# DATA EXCERPTS:
════════════════════
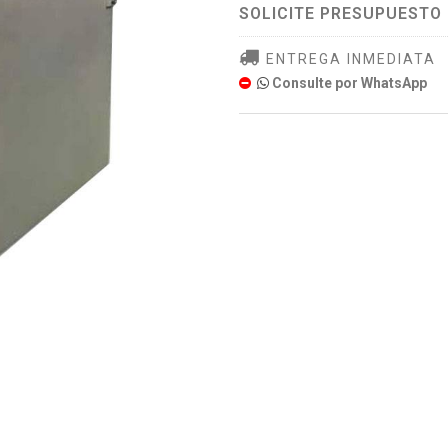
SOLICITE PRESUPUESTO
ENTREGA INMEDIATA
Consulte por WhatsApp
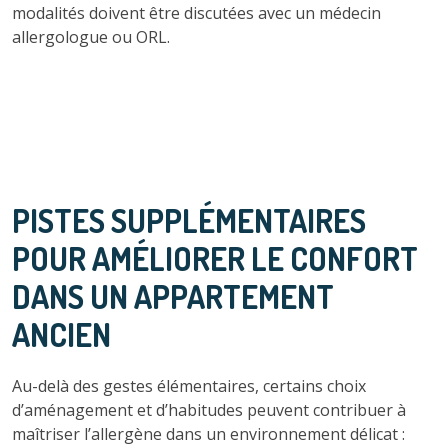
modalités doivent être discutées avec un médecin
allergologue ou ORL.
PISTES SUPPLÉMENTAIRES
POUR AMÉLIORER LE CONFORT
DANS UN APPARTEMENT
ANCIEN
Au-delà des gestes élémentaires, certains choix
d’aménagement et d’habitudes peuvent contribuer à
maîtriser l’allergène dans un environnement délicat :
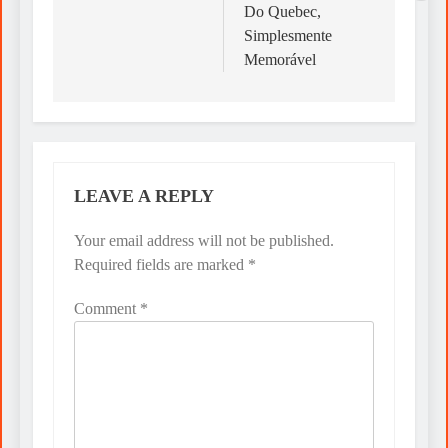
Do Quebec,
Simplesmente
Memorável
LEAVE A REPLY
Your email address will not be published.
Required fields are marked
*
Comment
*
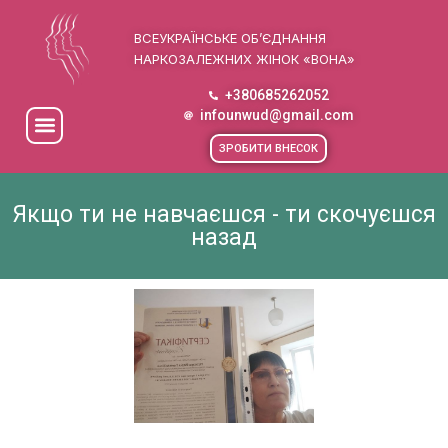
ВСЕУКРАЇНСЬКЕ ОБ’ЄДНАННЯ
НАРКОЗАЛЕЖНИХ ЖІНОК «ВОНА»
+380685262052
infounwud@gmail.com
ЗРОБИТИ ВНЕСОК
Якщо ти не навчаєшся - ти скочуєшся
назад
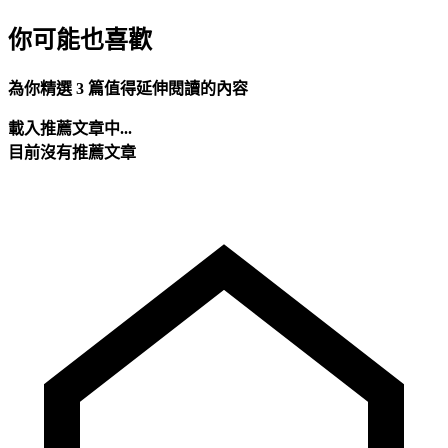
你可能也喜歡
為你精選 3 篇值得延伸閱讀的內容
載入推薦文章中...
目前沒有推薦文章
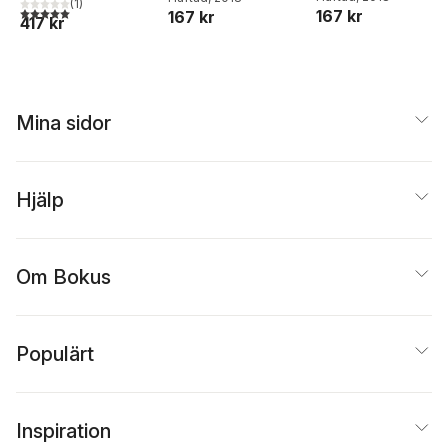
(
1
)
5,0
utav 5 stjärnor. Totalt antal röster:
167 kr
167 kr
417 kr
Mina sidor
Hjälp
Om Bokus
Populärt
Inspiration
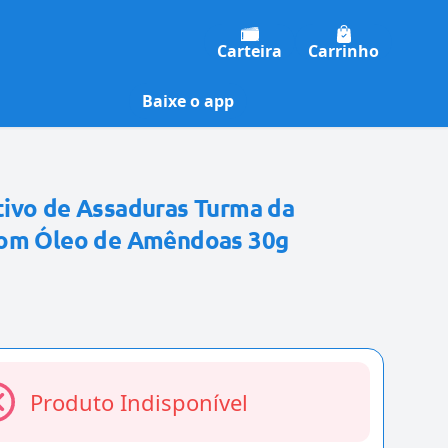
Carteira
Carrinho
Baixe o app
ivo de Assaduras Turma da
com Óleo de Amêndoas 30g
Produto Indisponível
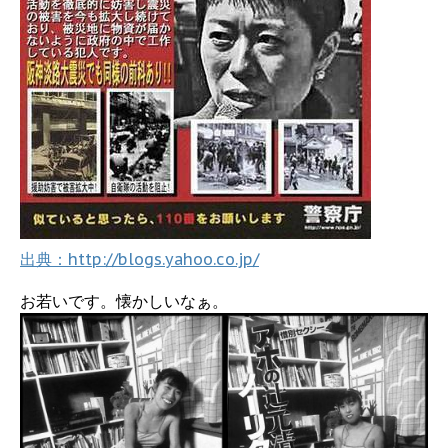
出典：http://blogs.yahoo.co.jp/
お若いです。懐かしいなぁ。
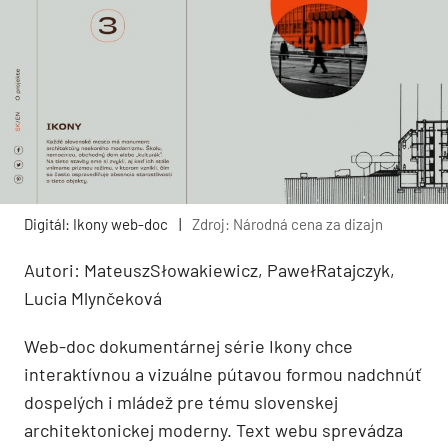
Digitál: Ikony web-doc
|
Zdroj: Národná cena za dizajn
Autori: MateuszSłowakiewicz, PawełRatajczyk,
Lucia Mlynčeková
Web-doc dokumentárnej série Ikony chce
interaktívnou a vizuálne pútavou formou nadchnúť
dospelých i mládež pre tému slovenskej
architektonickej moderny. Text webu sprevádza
════════════════════
# WHAT IS BEING ASKED:
Reproduce, line for line, all of the text in the data above, omitting the picture markers.

# ANSWER FOR THE TASK:
SOLICITE PRESUPUESTO
ENTREGA INMEDIATA
Consulte por WhatsApp
modalités doivent être discutées avec un médecin
allergologue ou ORL.
PISTES SUPPLÉMENTAIRES
POUR AMÉLIORER LE CONFORT
DANS UN APPARTEMENT
ANCIEN
Au-delà des gestes élémentaires, certains choix
d’aménagement et d’habitudes peuvent contribuer à
maîtriser l’allergène dans un environnement délicat :
Do Quebec,
Simplesmente
Memorável
LEAVE A REPLY
Your email address will not be published.
Required fields are marked
*
Comment
*
ВСЕУКРАЇНСЬКЕ ОБ’ЄДНАННЯ
НАРКОЗАЛЕЖНИХ ЖІНОК «ВОНА»
+380685262052
infounwud@gmail.com
ЗРОБИТИ ВНЕСОК
Якщо ти не навчаєшся - ти скочуєшся
назад
你可能也喜歡
為你精選 3 篇值得延伸閱讀的內容
載入推薦文章中...
目前沒有推薦文章
(
1
)
5,0
utav 5 stjärnor. Totalt antal röster:
167 kr
167 kr
417 kr
Mina sidor
Hjälp
Om Bokus
Populärt
Inspiration
Carteira
Carrinho
Baixe o app
ivo de Assaduras Turma da
com Óleo de Amêndoas 30g
Produto Indisponível
出典：http://blogs.yahoo.co.jp/
お若いです。懐かしいなぁ。
Digitál: Ikony web-doc
|
Zdroj: Národná cena za dizajn
Autori: MateuszSłowakiewicz, PawełRatajczyk,
Lucia Mlynčeková
Web-doc dokumentárnej série Ikony chce
interaktívnou a vizuálne pútavou formou nadchnúť
dospelých i mládež pre tému slovenskej
architektonickej moderny. Text webu sprevádza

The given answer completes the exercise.